Generally speaking, an anxiety disorder is excessive worry, fear, anxiety, and nervousness that interfere in your ability to meet work, social, academic, and/or familial obligations.
Examples of specific anxiety disorders that commonly impact adults include: Specific Phobia, Social Anxiety Disorder, Panic Disorder, and Generalized Anxiety Disorder.
What is a panic attack?
A panic attack is the sudden onset of intense fear and anxiety, accompanied by different physical sensations. These sensations may include racing/pounding heart, shortness of breath, tingling in the arms and legs, sweating, chills, upset stomach, shaking, and feeling faint or dizzy, among others. Panic attacks are usually accompanied by scary thoughts such as one is losing control or will die.
A panic attack usually reaches a peak in about 10-15 minutes before deescalating.
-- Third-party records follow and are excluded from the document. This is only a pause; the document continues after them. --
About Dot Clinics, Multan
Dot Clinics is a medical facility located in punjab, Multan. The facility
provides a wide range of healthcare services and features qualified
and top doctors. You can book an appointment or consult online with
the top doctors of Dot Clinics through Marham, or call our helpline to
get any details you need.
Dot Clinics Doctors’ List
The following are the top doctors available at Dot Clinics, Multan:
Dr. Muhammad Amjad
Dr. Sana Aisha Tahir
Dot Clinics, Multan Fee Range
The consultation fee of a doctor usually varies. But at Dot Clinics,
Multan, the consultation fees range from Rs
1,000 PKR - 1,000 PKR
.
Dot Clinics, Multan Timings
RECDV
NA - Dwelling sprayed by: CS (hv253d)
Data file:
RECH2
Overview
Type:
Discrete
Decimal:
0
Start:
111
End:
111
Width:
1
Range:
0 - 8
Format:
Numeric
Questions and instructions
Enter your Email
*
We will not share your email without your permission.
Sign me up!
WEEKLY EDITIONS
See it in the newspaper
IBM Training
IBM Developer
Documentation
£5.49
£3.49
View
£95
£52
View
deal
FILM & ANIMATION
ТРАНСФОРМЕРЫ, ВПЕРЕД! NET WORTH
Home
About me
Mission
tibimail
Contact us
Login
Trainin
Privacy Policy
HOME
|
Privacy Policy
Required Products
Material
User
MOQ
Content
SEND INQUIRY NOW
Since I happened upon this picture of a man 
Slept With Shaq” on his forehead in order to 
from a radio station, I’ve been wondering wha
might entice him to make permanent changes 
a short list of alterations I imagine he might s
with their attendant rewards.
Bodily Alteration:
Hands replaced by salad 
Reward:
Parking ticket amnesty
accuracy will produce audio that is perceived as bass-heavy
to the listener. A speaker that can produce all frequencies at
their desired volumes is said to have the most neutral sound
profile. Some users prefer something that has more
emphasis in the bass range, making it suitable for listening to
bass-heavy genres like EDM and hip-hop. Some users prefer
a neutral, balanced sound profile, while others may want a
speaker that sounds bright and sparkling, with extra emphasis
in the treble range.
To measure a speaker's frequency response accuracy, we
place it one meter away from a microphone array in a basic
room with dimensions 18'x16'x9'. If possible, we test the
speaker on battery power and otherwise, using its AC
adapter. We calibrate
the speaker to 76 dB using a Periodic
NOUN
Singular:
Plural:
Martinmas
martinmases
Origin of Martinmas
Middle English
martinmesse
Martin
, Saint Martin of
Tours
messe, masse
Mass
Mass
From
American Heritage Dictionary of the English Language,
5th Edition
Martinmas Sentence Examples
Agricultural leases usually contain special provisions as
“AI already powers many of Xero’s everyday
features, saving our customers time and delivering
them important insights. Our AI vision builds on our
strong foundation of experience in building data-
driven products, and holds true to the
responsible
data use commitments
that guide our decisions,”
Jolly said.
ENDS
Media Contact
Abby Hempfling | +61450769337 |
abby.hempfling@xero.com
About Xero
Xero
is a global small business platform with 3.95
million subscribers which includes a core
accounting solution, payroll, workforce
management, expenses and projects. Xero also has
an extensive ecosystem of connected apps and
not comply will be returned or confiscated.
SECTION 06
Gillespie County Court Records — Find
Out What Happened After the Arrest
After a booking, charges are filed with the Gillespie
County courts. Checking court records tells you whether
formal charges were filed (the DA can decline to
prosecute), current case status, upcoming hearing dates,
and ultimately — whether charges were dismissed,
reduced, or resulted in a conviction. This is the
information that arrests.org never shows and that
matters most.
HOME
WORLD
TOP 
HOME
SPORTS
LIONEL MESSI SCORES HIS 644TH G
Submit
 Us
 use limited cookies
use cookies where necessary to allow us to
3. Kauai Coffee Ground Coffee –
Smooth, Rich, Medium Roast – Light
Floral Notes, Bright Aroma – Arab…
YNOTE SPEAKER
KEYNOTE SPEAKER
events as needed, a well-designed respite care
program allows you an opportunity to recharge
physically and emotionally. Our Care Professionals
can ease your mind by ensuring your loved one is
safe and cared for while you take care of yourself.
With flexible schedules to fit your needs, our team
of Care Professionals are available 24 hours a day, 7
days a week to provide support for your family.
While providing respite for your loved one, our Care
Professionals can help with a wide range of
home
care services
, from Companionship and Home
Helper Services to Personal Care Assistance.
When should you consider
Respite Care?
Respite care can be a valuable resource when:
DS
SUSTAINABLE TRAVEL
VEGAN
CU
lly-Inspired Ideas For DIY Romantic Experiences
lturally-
Over time, some people begin to avoid places or activities that they believe trigger panic attacks, which over time, can lead to panic disorder with agoraphobia.
It's important to remember that panic attacks are extremely common, and most people will experience at least one during their lifetime!
Where do Obsessive Compulsive Disorder (OCD) and related disorders fit in?
OCD and related disorders such as body dysmorphic disorder, trichotillomania (compulsive hair pulling), hoarding disorder, and excoriation (skin picking) have been moved to their own chapter in the new DSM due to features such as obsessions and compulsions that make them somewhat distinct from other anxiety disorders.
I feel anxious sometimes, do I need therapy?
I get asked this question all the time! The answer is, it really depends. The experience of anxiety is a part of our normal, human range of emotions. A little anxiety is beneficial; it keeps us safe, and in smaller amounts, provides motivation. The real key question is, does your experience of anxiety interfere in your life? If the answer is yes, then seeking a psychotherapy consultation may be a good idea.
Are anxiety disorders treatable?
There is a lot of research that shows that certain types of psychotherapy such as Cognitive Behavioral Therapy (CBT), and more recently, Acceptance and Commitment Therapy (ACT) and other mindfulness based interventions can successfully treat most people who suffer from anxiety and related disorders.
Will I need to take medication?
I am a psychologist, not a psychiatrist, and therefore, do not prescribe medication to my clients. Some clients find medication helpful; if this is something that I believe will be helpful to a client, I initiate a collaborative conversation, and provide assistance in finding a psychiatrist for further evaluation and treatment.
How long will therapy take to help my anxiety?
This answer depends on many different factors such as how significant someone's particular symptoms are, how long they've persisted for, and if there are other co-occurring conditions such as depression or substance abuse. CBT treatment for anxiety disorders tends to be shorter term in nature, often lasting between 10-15 sessions. This decision is made collaboratively between myself and my client, and is based on their individual needs, and regular ongoing monitoring of therapy progress.